7.6 Prediction: Mean

  • Model = Mathematical equation(s)
  • Underlying a model is always a (joint) distribution
  • Model summarizes (joint) distribution with fewer parameters
    • e.g. intercept/coefficents in linear model
  • Simple model: Mean of the distribution of a variable
\(\bar{y} = \frac{y_{1}+y_{2}+\cdots +y_{n}}{n}=\frac{\sum_{i}^{n} trust2006_{i}}{n} = \frac{40668}{6633} = 6.13\)



\(y_{i} = \underbrace{\color{blue}{\overline{y}}}_{\color{green}{\widehat{y}}_{i}} \pm \color{red}{\varepsilon}_{i}\)

\[ \begin{aligned} trust2006_{Anna} = 3 = \underbrace{\color{blue}{\overline{y}}}_{\color{green}{\widehat{y}}_{Anna}} \pm \color{red}{\varepsilon}_{Anna} = \color{blue}{6.13} - \color{red}{3.13} \end{aligned} \]

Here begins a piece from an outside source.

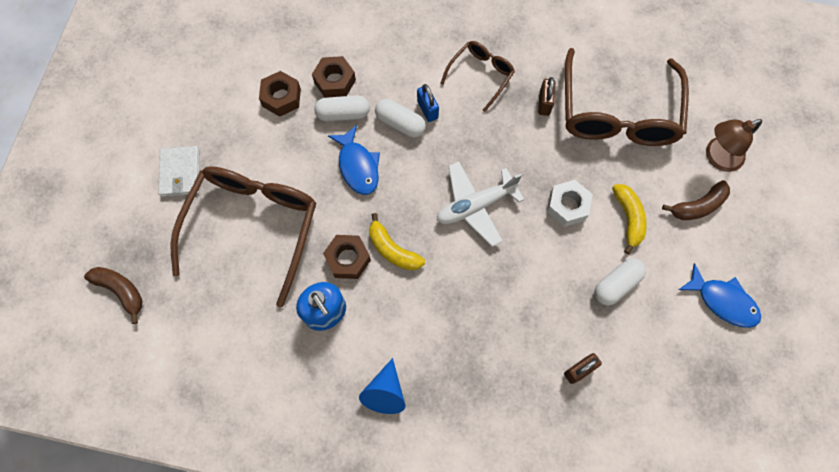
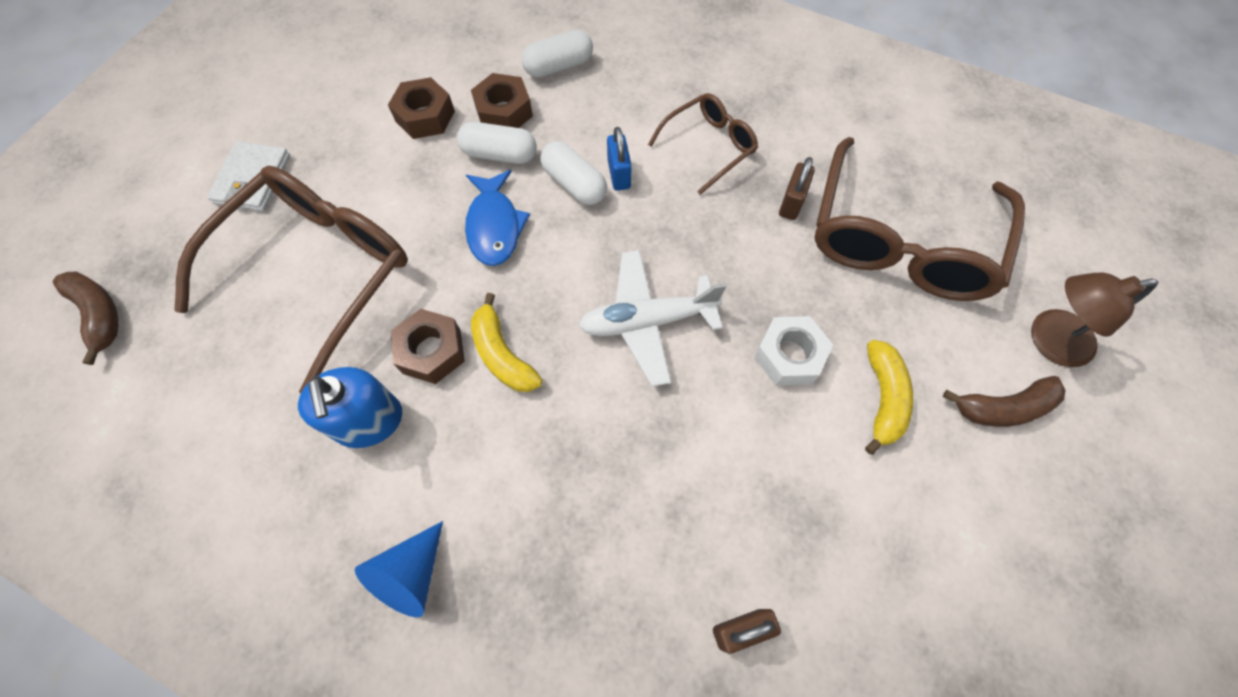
camera: 15 degrees right, 5 degrees down
white capsule [594,258,646,305] -> white capsule moved to [521,30,593,78]
blue fish [679,263,761,328] -> none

  • Mean (= model) predicts Anna’s value with a certain error
  • Q: How well does the model (mean = 6.33) predict person’s that have values of 0, of 3 or of 4?
  • Important: We could use this model – this mean – to predict trust values of another group of people
    • First train model (= calculate mean) on this data (training dataset), then use it to predict outcome in other data (validation dataset)
    • Sometime this is called out of sample prediction